The outsourcing myth

Outsourcing has hung around our profession for a while. And it is easy to see why it’s an attractive proposition for a number of reasons:

  • For the CFO it removes headcount and overhead
  • For the HRD it allows the focus to shift to strategy
  • For the CEO it provides consistent service and support

Which in many senses is an organisational wet dream.

And whilst many organisations have moved away from the third-party outsource, they are, instead, setting up internal service models to provide HR services back in to the main organization. The insourced, outsource, if you’d like.

I’ve never quite been able to get my head around this. The arguments are simple and yet at the same time completely contradictory to the demands that I hear from line managers, employees and CEOs whenever I talk to them.

  • We want someone there to support us, someone who understands our business
  • We want to be treated like human beings, not part of a process
  • We want HR to be closer to the business

The simple process of moving HR services in to a separate organization, in to a separate location and away from the rest of the organization is directly in conflict with every single opinion trend that there is. Yet still we persist.

For most employees, the only contact they have with HR is on a transactional basis. The way in which we are perceived is based on this and the data that we need to understand our organization comes through these interactions. It just makes no sense whatsoever.

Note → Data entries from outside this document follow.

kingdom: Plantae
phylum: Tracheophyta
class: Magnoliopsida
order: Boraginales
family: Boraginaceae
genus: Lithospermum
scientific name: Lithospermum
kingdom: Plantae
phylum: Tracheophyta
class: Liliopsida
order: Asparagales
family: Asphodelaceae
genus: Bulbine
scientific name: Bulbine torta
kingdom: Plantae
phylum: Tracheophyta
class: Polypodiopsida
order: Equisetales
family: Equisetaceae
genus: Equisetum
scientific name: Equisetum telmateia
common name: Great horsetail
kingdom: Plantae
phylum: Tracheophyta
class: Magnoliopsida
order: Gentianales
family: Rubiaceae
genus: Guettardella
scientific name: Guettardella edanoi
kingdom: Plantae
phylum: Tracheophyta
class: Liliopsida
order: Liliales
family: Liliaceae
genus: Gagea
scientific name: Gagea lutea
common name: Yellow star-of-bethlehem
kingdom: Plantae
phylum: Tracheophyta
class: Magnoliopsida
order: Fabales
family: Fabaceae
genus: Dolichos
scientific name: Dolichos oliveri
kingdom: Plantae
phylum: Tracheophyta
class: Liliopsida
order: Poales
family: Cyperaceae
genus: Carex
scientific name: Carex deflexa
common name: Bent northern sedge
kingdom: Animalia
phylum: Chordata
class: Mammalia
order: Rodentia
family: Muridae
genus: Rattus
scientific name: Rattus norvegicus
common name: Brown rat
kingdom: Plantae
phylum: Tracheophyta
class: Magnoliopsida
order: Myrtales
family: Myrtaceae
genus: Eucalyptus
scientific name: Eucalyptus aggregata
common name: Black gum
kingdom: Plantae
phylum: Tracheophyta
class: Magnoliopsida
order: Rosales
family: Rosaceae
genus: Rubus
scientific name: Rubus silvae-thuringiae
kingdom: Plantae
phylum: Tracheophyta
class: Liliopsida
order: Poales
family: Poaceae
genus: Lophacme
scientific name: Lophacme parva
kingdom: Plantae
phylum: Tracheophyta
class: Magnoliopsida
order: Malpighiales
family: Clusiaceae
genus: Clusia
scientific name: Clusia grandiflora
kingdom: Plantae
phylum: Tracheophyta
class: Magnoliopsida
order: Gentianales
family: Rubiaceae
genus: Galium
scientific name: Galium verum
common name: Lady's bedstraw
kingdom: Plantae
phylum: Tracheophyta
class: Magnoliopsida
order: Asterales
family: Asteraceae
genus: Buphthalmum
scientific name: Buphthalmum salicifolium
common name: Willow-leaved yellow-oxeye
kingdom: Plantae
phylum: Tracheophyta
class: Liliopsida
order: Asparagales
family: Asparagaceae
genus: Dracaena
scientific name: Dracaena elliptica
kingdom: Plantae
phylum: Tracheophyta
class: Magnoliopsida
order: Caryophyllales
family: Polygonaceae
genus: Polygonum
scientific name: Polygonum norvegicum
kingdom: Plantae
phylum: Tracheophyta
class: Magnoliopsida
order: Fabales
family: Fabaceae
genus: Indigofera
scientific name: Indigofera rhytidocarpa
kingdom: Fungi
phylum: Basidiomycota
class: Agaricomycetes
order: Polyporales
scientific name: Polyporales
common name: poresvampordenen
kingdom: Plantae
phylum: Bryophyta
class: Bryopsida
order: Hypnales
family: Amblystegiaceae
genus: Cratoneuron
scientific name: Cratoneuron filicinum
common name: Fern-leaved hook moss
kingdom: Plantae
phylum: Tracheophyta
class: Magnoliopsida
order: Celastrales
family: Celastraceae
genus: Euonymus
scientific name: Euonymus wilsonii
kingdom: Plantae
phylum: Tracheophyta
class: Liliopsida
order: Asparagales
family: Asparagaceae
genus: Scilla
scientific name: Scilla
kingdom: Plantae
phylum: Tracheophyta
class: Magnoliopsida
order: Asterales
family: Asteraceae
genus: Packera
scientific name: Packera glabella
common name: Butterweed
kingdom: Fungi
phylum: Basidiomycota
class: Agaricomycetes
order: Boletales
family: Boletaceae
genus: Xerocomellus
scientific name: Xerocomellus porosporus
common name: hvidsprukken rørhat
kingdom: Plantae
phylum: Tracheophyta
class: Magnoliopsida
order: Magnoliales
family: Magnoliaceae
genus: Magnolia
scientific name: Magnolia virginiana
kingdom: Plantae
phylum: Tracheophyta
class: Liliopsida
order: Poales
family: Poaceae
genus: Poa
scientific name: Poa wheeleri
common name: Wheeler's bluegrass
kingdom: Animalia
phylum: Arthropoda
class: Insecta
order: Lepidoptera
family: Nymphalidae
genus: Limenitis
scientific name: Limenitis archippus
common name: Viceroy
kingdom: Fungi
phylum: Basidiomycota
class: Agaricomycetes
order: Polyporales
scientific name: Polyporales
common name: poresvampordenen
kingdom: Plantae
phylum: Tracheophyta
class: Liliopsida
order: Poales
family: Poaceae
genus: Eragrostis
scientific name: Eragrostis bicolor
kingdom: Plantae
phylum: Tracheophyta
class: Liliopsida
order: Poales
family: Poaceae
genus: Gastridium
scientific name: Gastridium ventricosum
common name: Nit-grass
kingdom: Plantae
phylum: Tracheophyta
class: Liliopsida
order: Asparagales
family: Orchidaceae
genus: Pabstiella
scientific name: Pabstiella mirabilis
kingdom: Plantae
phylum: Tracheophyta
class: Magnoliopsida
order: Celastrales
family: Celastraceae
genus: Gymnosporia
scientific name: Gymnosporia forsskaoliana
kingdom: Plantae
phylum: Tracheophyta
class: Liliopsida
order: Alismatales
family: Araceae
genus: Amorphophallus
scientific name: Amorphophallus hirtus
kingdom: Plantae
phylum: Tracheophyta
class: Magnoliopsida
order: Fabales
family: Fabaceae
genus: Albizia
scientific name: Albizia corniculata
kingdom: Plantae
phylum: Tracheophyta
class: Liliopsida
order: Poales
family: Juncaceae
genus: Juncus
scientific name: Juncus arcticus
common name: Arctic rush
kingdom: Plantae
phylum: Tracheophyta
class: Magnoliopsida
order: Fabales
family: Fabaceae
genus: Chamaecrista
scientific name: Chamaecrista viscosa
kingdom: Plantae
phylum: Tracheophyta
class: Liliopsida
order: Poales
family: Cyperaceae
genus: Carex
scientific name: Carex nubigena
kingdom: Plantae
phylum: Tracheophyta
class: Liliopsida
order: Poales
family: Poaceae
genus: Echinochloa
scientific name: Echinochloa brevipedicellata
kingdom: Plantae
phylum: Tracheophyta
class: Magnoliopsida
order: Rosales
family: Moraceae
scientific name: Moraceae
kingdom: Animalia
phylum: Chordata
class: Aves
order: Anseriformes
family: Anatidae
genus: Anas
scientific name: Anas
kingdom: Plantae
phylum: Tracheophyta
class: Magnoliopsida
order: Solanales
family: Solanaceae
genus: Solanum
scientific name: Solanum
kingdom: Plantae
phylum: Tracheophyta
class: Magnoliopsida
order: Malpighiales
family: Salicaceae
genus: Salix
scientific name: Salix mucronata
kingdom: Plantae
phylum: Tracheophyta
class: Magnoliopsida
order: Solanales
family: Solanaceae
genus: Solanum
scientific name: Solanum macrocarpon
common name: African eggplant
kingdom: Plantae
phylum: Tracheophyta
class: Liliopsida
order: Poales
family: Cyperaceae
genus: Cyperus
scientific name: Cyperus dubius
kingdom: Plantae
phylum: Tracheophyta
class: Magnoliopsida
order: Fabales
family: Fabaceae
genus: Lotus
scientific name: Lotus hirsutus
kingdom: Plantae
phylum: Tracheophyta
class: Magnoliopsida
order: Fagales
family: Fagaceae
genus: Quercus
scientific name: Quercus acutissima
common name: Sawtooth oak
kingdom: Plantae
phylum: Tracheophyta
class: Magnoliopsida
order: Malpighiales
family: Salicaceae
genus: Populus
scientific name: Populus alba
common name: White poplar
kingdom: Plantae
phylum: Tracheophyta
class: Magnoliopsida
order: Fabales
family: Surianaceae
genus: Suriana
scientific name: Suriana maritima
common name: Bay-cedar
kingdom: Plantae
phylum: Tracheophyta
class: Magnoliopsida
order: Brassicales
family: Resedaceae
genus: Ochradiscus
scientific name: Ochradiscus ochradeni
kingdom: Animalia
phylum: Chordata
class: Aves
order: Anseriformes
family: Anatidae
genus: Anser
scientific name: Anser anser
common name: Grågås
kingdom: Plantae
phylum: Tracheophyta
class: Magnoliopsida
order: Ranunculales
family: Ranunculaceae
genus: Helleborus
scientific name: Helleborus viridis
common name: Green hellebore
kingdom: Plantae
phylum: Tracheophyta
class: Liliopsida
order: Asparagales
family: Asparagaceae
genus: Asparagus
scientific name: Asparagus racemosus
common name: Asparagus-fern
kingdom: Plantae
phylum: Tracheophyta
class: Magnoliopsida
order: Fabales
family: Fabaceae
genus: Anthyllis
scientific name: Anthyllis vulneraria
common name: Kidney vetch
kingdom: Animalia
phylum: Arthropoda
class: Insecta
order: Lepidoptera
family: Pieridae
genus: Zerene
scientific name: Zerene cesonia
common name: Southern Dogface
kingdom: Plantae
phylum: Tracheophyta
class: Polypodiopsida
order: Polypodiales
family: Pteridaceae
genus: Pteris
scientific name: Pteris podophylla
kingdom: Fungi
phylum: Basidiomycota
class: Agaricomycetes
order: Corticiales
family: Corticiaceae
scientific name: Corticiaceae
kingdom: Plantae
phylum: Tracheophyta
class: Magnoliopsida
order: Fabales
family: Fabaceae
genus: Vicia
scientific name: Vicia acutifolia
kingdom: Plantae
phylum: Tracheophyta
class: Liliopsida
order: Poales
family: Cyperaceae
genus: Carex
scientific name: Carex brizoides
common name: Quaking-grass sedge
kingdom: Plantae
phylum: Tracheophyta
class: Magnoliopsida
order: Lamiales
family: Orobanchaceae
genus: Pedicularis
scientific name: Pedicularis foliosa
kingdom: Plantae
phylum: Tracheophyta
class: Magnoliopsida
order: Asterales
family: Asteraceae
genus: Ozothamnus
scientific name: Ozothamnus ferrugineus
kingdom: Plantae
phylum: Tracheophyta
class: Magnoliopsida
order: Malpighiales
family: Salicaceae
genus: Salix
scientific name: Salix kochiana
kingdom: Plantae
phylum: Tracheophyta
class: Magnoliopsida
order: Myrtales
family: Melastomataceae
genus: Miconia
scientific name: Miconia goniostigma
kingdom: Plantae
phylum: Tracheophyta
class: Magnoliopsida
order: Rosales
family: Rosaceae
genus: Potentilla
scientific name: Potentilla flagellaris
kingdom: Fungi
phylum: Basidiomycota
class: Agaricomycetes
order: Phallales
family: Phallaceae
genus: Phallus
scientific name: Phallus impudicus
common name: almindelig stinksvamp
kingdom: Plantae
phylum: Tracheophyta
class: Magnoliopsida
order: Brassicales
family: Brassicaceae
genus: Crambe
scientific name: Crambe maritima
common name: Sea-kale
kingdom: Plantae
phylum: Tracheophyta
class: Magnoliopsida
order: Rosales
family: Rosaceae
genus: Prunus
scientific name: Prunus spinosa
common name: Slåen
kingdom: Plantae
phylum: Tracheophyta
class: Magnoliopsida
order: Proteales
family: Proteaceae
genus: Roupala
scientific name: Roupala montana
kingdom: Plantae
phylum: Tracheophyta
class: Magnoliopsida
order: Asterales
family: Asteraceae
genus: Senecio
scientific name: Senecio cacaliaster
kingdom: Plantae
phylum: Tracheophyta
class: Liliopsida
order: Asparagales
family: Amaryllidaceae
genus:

Rather than pushing away the bits of HR that seem like an inconvenience, we should be looking to drive service excellence. Rather than pushing it out in to some shed in the middle of a godforsaken town with “low labour costs” (for this read high unemployment), we should be pulling this in to our core.

Outsourcing has a beautifully convenient appeal. But as a wise person said, “if it looks too good to be true, it probably is”.

Stand and deliver

We all have a friend, or someone we know who is a little bit flaky. They say they’re going to meet you for lunch and then send a text at the last-minute. You invite them for dinner and they arrive 45 minutes late. You need their help and they’re far too busy, despite the fact that you spent the whole of the previous weekend doing something for them.

And we know how much it sucks.

One thing I’ve noticed about HR teams over the years is that they can be the organisational equivalent of that flaky friend. On one hand demanding that the rest of the organisation complies with their timelines and timescales (performance review cycle, anyone?) and at the same time committing and not delivering and being sloppy with turnaround times. It’s a hypocrisy that isn’t lost on other parts of the business.

I don’t think there is one reason why this happens, I think there are multiple causes. HR tends to be the recipient of lots of bitty work. For the employee or manager that “bit” is important, but for the department, adrift in a sea of “bits” it can often get overlooked. Also, HR tends to lack completer-finishers, the people who will go that extra mile to make sure that things are delivered to perfection. And finally, we just tend to do too much “stuff”, mostly unimportant, fabricated, self-serving stuff too.

HR teams that are valued, that add value and are well-respected, analyse, identify, commit and deliver. On the big and the small. They can deliver the really big important initiatives on time and to spec, but they can also handle the million small things that make a difference to the individual employees within the organisation. And they can do it day in and day out.

But most importantly of all, the team needs to value delivery and take pride in making things happen. Too often failure to deliver is blamed on external factors, stakeholder reaction, lack of resource or “too much on”. When the real cause is a lack of focus, attention to detail and pure passion to deliver excellence. It doesn’t always go right and sometimes we need to hold our hands up and accept that, (as one of my team recently said, “we didn’t cover ourselves in glory there”) but realising when things go wrong, means you know what “right” looks like.

Professionalising the HR function and focus on service delivery doesn’t require it to be outsourced to “experts” who will work to a process manual but really don’t give a damn about your organisation or your people, it requires us as professionals to instil the right mindset.

We tolerate the flaky friend because we like them, we might even need them, but we LOVE the friend that is always there when they said and exceeds our expectations. And if HR wants to be taken seriously, it needs to be THAT friend.